The task of checking that the coins were perfect was entrusted to the "Zecchieri or Zeccai Masters" appointed by the Art of Calimala for gold and by the Art of Exchange for silver, which were changed every six months for security reasons.
In this organizational, physical and intellectual context, the Gold Florin prospered and circulated for a long time. For almost three hundred years, between 1252 and 1533, when Alexander I de 'Medici, son of the great Cosimo, decreed the Grand Duchy of Tuscany and the coinage was changed.
The Gold Florin, imitated by all the most dynamic continental cities of the time, was subject to the events of the period with on the one hand representing the wealth of Florence and its "Merchants" and in contrast to this peculiarity of having to deal with illegal activities such as "shearing", that is, obtaining part of its gold content by "rasping" by removing gold content from the edges. The consequent decrease in weight brought the coin to its illegitimate situation which in popular jargon was called "bargellino". In fact devaluing its value.
In fact, for the aforementioned reasons, the Gold Florin which from the beginning was coined with a diameter of mm. 19 and of gr. 3.53, in 1422 while remaining of gr. 3,50 was coined with a diameter of mm. 21.
Thus began the era of the so-called "large florin" which put virtually all previous editions out of course even if it is said that they continued to circulate between large operators in pre-assembled and sealed bags called "Seal florins".

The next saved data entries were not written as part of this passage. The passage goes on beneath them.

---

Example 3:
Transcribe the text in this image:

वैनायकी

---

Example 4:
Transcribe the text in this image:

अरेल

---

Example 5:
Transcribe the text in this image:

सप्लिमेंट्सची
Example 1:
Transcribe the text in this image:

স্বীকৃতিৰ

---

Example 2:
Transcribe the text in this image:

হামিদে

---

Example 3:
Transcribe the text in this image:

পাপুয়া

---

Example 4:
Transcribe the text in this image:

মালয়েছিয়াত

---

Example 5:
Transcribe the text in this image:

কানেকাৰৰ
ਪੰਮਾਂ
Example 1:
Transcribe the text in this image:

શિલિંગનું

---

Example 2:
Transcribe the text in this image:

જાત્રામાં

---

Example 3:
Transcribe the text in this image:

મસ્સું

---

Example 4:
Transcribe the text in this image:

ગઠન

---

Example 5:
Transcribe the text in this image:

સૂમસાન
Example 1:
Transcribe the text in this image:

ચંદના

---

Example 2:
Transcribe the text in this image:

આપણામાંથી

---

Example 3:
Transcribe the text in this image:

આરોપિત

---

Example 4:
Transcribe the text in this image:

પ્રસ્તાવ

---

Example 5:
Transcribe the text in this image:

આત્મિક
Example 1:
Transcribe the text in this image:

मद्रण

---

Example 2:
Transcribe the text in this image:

It was stably coined in quite pure gold (958.5) of gr. 3.53 except in 1402 of gr. 3.32 and in 1442 of gr. 3.55. This stability of the gold contained in the coin was the first and greatest reason for its success over time, making Florence become the main financial center of the European continent for over two centuries, even if it had no direct outlets on the sea.
It is said and written that a Gold Florin of that time could correspond to about 150/200 Euros today but at that time you could not go shopping with it! The cost of living was enormously lower and the silver florins were used which were worth one twentieth of the gold ones and the copper florins, also called "black florins" for their natural aptitude to oxidize, which were worth a 240th of Gold Florin.

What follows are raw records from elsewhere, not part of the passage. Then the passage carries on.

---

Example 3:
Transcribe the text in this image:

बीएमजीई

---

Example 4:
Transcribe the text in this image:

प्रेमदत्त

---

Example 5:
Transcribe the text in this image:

A nefarious period for Florence because many banks had already declared bankruptcy after the terrible flood of 1333 which devastated the city, when also the Company of Peruzzi and the Company of Bardi, respectively in 1343 and 1346, failed with great fanfare because they had lent 1,300,000 Gold Florins to Edward III of England who never returned them, causing with this action an economic uproar of great proportions for all of Florence, aggravated by the profound famine already present and spread throughout Europe. Finally, on the eve of the penetration of the black plague occurred in 1348 which killed the population by 30% and more.
A period in which the Gold Florin had a numerical and algebraic contraction of great proportions which then only resumed after 1369. At that time, two years later, with one hundred thousand Gold Florins, the Medici family bought the Port of Livorno !

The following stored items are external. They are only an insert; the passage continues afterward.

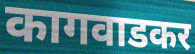
कागवाडकर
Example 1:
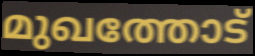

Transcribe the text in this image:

മുഖത്തോട്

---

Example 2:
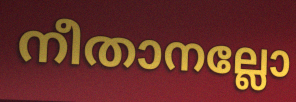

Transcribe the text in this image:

നീതാനല്ലോ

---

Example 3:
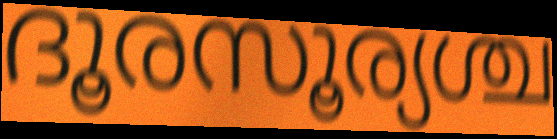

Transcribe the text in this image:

ദൂരസൂര്യശ്ച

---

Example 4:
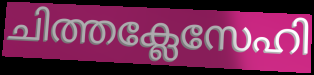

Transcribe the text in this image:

ചിത്തക്ലേസേഹി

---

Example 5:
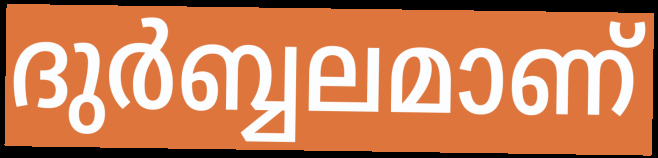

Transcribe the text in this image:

ദുർബ്ബലമാണ്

The Gold Florin survived the plague epidemic but, as we have seen before, not at the behest of Alessandro I de 'Medici who practically decreed its end with the advent of the Grand Duchy of Tuscany in 1533. The indelible memory of a gold coin that for over three hundred years has supported and implemented in its central part the Renaissance of Florence. From there was born the popular saying: a gold florin today to have a thousand tomorrow.